* **Provided entries**:
########################################

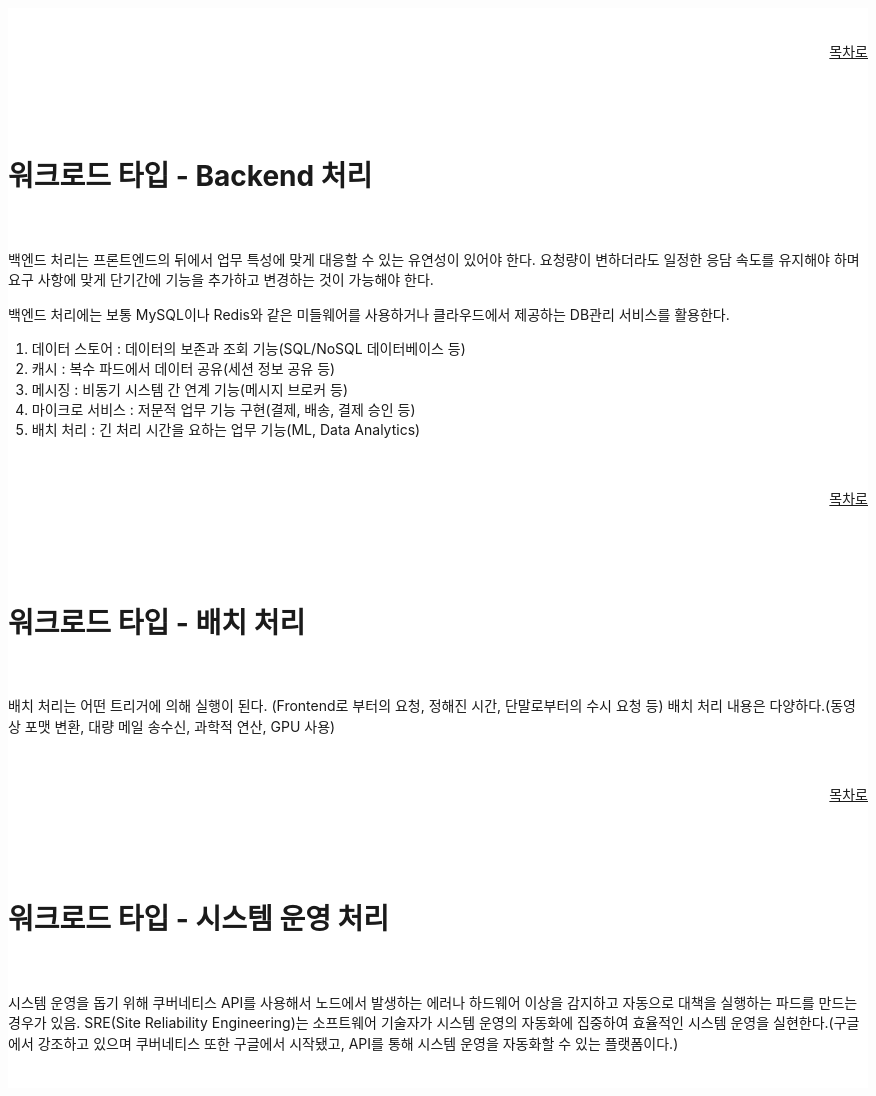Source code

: <br>
<div align="right"> 

[목차로](#home1) 
</div><br><br>

<a id="2"></a>

# 워크로드 타입 - Backend 처리
<br>

백엔드 처리는 프론트엔드의 뒤에서 업무 특성에 맞게 대응할 수 있는 유연성이 있어야 한다. 요청량이 변하더라도 일정한 응담 속도를 유지해야 하며 요구 사항에 맞게 단기간에 기능을 추가하고 변경하는 것이 가능해야 한다.
<br>

백엔드 처리에는 보통 MySQL이나 Redis와 같은 미들웨어를 사용하거나 클라우드에서 제공하는 DB관리 서비스를 활용한다.
<br>

1. 데이터 스토어 : 데이터의 보존과 조회 기능(SQL/NoSQL 데이터베이스 등)
2. 캐시 : 복수 파드에서 데이터 공유(세션 정보 공유 등)
3. 메시징 : 비동기 시스템 간 연계 기능(메시지 브로커 등)
4. 마이크로 서비스 : 저문적 업무 기능 구현(결제, 배송, 결제 승인 등)
5. 배치 처리 : 긴 처리 시간을 요하는 업무 기능(ML, Data Analytics)

<br>
<div align="right"> 

[목차로](#home1) 
</div><br><br>

<a id="3"></a>

# 워크로드 타입 - 배치 처리
<br>

배치 처리는 어떤 트리거에 의해 실행이 된다. (Frontend로 부터의 요청, 정해진 시간, 단말로부터의 수시 요청 등)
배치 처리 내용은 다양하다.(동영상 포맷 변환, 대량 메일 송수신, 과학적 연산, GPU 사용)

<br>
<div align="right"> 

[목차로](#home1) 
</div><br><br>

<a id="4"></a>

# 워크로드 타입 - 시스템 운영 처리
<br>

시스템 운영을 돕기 위해 쿠버네티스 API를 사용해서 노드에서 발생하는 에러나 하드웨어 이상을 감지하고 자동으로 대책을 실행하는 파드를 만드는 경우가 있음.
SRE(Site Reliability Engineering)는 소프트웨어 기술자가 시스템 운영의 자동화에 집중하여 효율적인 시스템 운영을 실현한다.(구글에서 강조하고 있으며 쿠버네티스 또한 구글에서 시작됐고, API를 통해 시스템 운영을 자동화할 수 있는 플랫폼이다.)

<br>
<div align="right">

########################################

* **Required action**:
In the listing above, how many lines include the word "API를"? Answer with the number and nothing more.

* **Finished task**:
2